TASK OBJECTIVE
Repeat the following lines word for word, keeping every line in its original order.

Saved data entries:
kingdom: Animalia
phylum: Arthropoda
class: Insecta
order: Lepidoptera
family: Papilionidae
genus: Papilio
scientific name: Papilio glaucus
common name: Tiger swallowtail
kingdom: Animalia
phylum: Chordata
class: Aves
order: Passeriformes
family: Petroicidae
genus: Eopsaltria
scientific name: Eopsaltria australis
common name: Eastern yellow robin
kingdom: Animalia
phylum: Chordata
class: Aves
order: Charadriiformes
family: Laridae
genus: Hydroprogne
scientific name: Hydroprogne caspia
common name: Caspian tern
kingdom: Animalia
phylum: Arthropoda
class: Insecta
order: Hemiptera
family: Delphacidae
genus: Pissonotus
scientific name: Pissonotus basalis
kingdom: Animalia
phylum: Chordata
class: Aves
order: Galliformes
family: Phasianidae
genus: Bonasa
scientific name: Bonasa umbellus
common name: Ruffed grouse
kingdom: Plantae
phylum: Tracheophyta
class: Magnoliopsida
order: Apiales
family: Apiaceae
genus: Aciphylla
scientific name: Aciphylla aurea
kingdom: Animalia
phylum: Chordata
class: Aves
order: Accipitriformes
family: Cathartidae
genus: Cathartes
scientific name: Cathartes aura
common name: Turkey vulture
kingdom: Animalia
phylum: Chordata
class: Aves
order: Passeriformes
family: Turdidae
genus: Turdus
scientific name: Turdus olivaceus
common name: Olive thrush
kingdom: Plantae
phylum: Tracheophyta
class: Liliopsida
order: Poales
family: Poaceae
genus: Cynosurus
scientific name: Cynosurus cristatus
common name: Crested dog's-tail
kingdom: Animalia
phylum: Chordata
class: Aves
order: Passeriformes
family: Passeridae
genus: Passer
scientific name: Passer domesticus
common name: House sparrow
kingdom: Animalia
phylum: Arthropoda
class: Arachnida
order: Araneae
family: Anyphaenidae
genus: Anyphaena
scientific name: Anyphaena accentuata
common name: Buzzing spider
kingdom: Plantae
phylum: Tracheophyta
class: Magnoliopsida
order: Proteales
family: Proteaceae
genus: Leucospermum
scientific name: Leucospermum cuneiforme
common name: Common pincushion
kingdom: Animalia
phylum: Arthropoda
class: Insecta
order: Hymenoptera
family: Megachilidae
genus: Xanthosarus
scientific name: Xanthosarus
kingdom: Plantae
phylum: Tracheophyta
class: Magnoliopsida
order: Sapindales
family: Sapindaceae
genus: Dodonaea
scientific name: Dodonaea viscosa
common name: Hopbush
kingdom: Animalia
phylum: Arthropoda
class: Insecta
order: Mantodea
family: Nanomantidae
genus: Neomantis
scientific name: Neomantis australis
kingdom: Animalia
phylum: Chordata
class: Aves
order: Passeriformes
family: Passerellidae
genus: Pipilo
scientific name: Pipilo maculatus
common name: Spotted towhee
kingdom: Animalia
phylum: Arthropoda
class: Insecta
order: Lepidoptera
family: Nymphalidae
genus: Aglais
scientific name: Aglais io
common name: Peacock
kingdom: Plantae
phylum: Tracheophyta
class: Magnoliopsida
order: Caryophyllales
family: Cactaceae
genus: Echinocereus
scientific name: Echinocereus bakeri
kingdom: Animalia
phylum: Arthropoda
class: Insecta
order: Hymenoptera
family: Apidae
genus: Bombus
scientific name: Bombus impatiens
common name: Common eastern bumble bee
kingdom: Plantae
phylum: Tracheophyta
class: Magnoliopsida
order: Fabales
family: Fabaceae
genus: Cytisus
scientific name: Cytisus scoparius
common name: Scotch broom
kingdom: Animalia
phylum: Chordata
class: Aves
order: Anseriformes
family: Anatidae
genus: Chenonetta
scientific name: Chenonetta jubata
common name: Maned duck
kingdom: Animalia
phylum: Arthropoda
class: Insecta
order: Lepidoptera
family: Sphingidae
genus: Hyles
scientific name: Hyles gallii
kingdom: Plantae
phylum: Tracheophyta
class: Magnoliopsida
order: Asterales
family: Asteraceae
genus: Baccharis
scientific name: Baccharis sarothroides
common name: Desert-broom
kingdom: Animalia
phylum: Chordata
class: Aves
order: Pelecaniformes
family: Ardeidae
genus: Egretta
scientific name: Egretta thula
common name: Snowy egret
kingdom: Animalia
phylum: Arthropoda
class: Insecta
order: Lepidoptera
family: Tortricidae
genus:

ANSWER
kingdom: Animalia
phylum: Arthropoda
class: Insecta
order: Lepidoptera
family: Papilionidae
genus: Papilio
scientific name: Papilio glaucus
common name: Tiger swallowtail
kingdom: Animalia
phylum: Chordata
class: Aves
order: Passeriformes
family: Petroicidae
genus: Eopsaltria
scientific name: Eopsaltria australis
common name: Eastern yellow robin
kingdom: Animalia
phylum: Chordata
class: Aves
order: Charadriiformes
family: Laridae
genus: Hydroprogne
scientific name: Hydroprogne caspia
common name: Caspian tern
kingdom: Animalia
phylum: Arthropoda
class: Insecta
order: Hemiptera
family: Delphacidae
genus: Pissonotus
scientific name: Pissonotus basalis
kingdom: Animalia
phylum: Chordata
class: Aves
order: Galliformes
family: Phasianidae
genus: Bonasa
scientific name: Bonasa umbellus
common name: Ruffed grouse
kingdom: Plantae
phylum: Tracheophyta
class: Magnoliopsida
order: Apiales
family: Apiaceae
genus: Aciphylla
scientific name: Aciphylla aurea
kingdom: Animalia
phylum: Chordata
class: Aves
order: Accipitriformes
family: Cathartidae
genus: Cathartes
scientific name: Cathartes aura
common name: Turkey vulture
kingdom: Animalia
phylum: Chordata
class: Aves
order: Passeriformes
family: Turdidae
genus: Turdus
scientific name: Turdus olivaceus
common name: Olive thrush
kingdom: Plantae
phylum: Tracheophyta
class: Liliopsida
order: Poales
family: Poaceae
genus: Cynosurus
scientific name: Cynosurus cristatus
common name: Crested dog's-tail
kingdom: Animalia
phylum: Chordata
class: Aves
order: Passeriformes
family: Passeridae
genus: Passer
scientific name: Passer domesticus
common name: House sparrow
kingdom: Animalia
phylum: Arthropoda
class: Arachnida
order: Araneae
family: Anyphaenidae
genus: Anyphaena
scientific name: Anyphaena accentuata
common name: Buzzing spider
kingdom: Plantae
phylum: Tracheophyta
class: Magnoliopsida
order: Proteales
family: Proteaceae
genus: Leucospermum
scientific name: Leucospermum cuneiforme
common name: Common pincushion
kingdom: Animalia
phylum: Arthropoda
class: Insecta
order: Hymenoptera
family: Megachilidae
genus: Xanthosarus
scientific name: Xanthosarus
kingdom: Plantae
phylum: Tracheophyta
class: Magnoliopsida
order: Sapindales
family: Sapindaceae
genus: Dodonaea
scientific name: Dodonaea viscosa
common name: Hopbush
kingdom: Animalia
phylum: Arthropoda
class: Insecta
order: Mantodea
family: Nanomantidae
genus: Neomantis
scientific name: Neomantis australis
kingdom: Animalia
phylum: Chordata
class: Aves
order: Passeriformes
family: Passerellidae
genus: Pipilo
scientific name: Pipilo maculatus
common name: Spotted towhee
kingdom: Animalia
phylum: Arthropoda
class: Insecta
order: Lepidoptera
family: Nymphalidae
genus: Aglais
scientific name: Aglais io
common name: Peacock
kingdom: Plantae
phylum: Tracheophyta
class: Magnoliopsida
order: Caryophyllales
family: Cactaceae
genus: Echinocereus
scientific name: Echinocereus bakeri
kingdom: Animalia
phylum: Arthropoda
class: Insecta
order: Hymenoptera
family: Apidae
genus: Bombus
scientific name: Bombus impatiens
common name: Common eastern bumble bee
kingdom: Plantae
phylum: Tracheophyta
class: Magnoliopsida
order: Fabales
family: Fabaceae
genus: Cytisus
scientific name: Cytisus scoparius
common name: Scotch broom
kingdom: Animalia
phylum: Chordata
class: Aves
order: Anseriformes
family: Anatidae
genus: Chenonetta
scientific name: Chenonetta jubata
common name: Maned duck
kingdom: Animalia
phylum: Arthropoda
class: Insecta
order: Lepidoptera
family: Sphingidae
genus: Hyles
scientific name: Hyles gallii
kingdom: Plantae
phylum: Tracheophyta
class: Magnoliopsida
order: Asterales
family: Asteraceae
genus: Baccharis
scientific name: Baccharis sarothroides
common name: Desert-broom
kingdom: Animalia
phylum: Chordata
class: Aves
order: Pelecaniformes
family: Ardeidae
genus: Egretta
scientific name: Egretta thula
common name: Snowy egret
kingdom: Animalia
phylum: Arthropoda
class: Insecta
order: Lepidoptera
family: Tortricidae
genus:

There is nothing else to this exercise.